#### Instructions for the task
Set down the line containing "middle pip: (743, 403)" and every line that follows it in the listing below, exactly as written and with nothing added.

#### The data
□ □ □ □ □

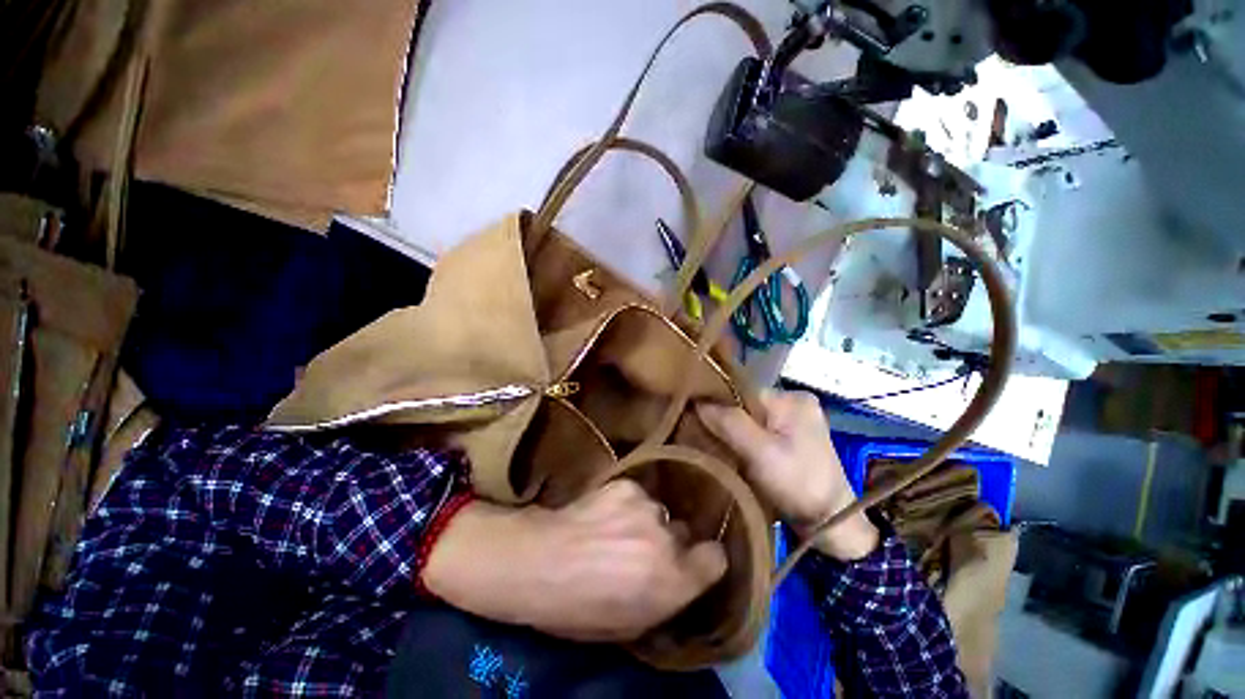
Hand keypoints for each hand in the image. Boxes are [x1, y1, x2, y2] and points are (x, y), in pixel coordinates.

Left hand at [422, 480, 726, 640]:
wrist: (538, 562)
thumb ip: (666, 598)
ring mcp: (645, 504)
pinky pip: (636, 495)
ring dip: (645, 521)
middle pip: (684, 532)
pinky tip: (602, 514)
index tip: (692, 563)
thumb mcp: (631, 625)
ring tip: (614, 531)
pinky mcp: (624, 484)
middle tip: (641, 551)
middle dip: (669, 543)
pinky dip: (626, 504)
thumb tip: (680, 576)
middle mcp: (666, 536)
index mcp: (672, 579)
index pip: (717, 558)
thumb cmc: (579, 609)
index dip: (704, 561)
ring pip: (658, 511)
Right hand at [696, 389, 878, 559]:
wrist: (833, 525)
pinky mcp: (791, 436)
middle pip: (743, 403)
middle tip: (700, 433)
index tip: (692, 416)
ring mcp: (793, 420)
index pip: (740, 389)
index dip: (715, 402)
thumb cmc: (799, 487)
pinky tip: (731, 450)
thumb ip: (730, 423)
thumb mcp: (761, 454)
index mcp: (791, 399)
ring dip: (731, 430)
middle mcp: (793, 402)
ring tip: (712, 443)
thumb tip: (698, 401)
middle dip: (722, 418)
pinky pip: (756, 429)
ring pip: (747, 417)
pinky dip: (742, 438)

□ □ □ □ □

#### Task output
middle pip: (743, 403)
middle tip: (700, 433)
index tip: (692, 416)
ring mcp: (793, 420)
index pip: (740, 389)
index dip: (715, 402)
thumb cmc: (799, 487)
pinky tip: (731, 450)
thumb ip: (730, 423)
thumb mcp: (761, 454)
index mcp: (791, 399)
ring dip: (731, 430)
middle mcp: (793, 402)
ring tip: (712, 443)
thumb tip: (698, 401)
middle dip: (722, 418)
pinky pip: (756, 429)
ring pip: (747, 417)
pinky dip: (742, 438)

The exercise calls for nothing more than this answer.